● **Work request A**
Collect every line of the entries that contains the string "metal". Case counts.

● **Text block**
Start of Block
The announcement of the intervention was made in response to their report, officially titled Ampe Akelyernemane Meke Mekarle, "Little Children are Sacred" Report of the Northern Territory Board of Inquiry into the Protection of Aboriginal Children from Sexual Abuse of 30 April 2007. That report revealed a serious situation in relation to the abuse of Indigenous children in the Northern Territory and clearly called for urgent action by the Northern Territory Government.

The report contained some 97 recommendations to address the issue and runs to 376 pages. It recorded significant and extensive consultation with Indigenous people, including children, and was a far sighted and genuine attempt to address the problems of child abuse.

The Report was made public on 15 June 2007. It emphasised the need for real consultation with, ‘and ownership by the communities of those solutions'. Significantly, the authors said:

"In the first recommendation, we have specifically referred to the critical importance of governments committing to genuine consultation with Aboriginal people in designing initiatives for Aboriginal communities, whether these be in remote, regional or urban settings. We have been conscious throughout our enquiries of the need for that consultation and for Aboriginal people to be involved." [9]

Some six days later came the Federal Government intervention. It came entirely without consultation with the Indigenous people and ignored the substantive recommendations of the Report to which it was purportedly responding.
End of Block
● **Work request B**
Extend the passage on the Northern Territory intervention beyond its final sentence.

● **Task input**
Start of Block
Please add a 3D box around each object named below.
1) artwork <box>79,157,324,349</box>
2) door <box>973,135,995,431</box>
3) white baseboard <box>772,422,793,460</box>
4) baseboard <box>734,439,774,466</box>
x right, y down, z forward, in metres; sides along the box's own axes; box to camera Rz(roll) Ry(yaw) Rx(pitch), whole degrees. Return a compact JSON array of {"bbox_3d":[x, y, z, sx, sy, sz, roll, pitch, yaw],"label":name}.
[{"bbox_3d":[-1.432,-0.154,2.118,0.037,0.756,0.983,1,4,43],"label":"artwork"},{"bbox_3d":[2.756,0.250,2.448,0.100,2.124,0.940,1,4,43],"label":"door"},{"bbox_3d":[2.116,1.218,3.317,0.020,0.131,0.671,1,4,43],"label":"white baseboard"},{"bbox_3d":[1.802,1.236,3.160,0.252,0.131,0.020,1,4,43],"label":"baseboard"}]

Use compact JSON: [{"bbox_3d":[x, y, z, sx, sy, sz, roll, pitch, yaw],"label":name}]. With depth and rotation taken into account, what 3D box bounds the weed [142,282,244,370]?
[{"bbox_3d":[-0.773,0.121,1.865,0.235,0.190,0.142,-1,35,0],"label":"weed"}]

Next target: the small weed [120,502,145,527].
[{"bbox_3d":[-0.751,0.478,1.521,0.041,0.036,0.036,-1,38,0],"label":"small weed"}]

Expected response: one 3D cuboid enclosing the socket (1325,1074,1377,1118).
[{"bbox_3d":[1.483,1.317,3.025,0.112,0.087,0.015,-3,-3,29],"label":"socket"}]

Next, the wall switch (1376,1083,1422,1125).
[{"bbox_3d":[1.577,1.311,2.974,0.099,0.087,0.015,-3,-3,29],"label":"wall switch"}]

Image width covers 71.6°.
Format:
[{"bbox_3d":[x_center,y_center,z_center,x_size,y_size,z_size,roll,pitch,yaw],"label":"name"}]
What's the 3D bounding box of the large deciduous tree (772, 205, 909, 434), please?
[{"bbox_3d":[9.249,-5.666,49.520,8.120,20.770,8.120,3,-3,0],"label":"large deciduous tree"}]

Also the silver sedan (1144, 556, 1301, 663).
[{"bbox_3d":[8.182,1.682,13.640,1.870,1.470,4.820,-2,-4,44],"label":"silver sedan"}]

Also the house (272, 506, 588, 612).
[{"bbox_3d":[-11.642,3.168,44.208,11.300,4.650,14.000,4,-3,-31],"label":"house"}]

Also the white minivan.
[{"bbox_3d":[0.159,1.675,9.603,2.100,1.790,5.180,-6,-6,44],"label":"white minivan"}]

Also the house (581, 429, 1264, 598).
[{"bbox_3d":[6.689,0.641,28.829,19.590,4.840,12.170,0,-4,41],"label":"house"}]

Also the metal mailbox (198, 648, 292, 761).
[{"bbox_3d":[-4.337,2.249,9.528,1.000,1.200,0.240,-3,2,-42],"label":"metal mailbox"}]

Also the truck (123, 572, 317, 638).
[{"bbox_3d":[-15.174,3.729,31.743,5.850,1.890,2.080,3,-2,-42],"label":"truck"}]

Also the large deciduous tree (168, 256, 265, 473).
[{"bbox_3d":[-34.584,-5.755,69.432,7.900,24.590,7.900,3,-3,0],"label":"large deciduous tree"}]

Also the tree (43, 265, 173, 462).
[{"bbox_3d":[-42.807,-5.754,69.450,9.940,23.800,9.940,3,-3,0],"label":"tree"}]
End of Block
● **Answer box A**
Also the metal mailbox (198, 648, 292, 761).
[{"bbox_3d":[-4.337,2.249,9.528,1.000,1.200,0.240,-3,2,-42],"label":"metal mailbox"}]

● **Answer box B**
It is quite obvious that the Report was used as a trigger to further the Government's Indigenous policies without regard to the interests of the children concerned. I shall examine what those policies were at a subsequent stage of this address and demonstrate that sadly, the current Government has continued them.

Despite considerable public protest, the Northern Territory National Emergency Response Act 2007 was passed by Parliament without amendment and came into effect on 18 August 2007. It is an Act of some 500 pages in which the word ‘children' does not appear and Brough as the responsible Minister admitted that he had not read it before it was passed.

Patrick Dodson wrote:

"The tragedy of the Howard Government's eleven-year hold on power is that Indigenous policy has focused on destroying the potential for this nation to respect and nurture the cultural renaissance of traditional Indigenous society. Public policy that celebrates Indigenous culture has been shunned.

We are left with a vague sense that the problems of the present-day crisis have no history and that the way forward is for Indigenous people to abandon their identity and be absorbed into European settler society".

He continued:

"The extinguishing of Indigenous culture by attrition is the political goal of the Howard Government's Indigenous policy agenda. Our nation is confronted with a searing moral challenge." [10]

I wrote in late 2007:

"The breadth of the legislation is frightening and it significantly overrides the rights of many Indigenous people in ways that would not be tolerated by the ordinary Australian community. It is discriminatory and racist and bundles all Indigenous people together as potential pornographers, child molesters and persons habitually addicted to the excessive consumption of alcohol." [11]

Some of the many objectionable aspects of the legislation involved:


It takes only a moment's thought to appreciate the injustice of most of these measures so far as the Indigenous community in the Northern Territory is concerned.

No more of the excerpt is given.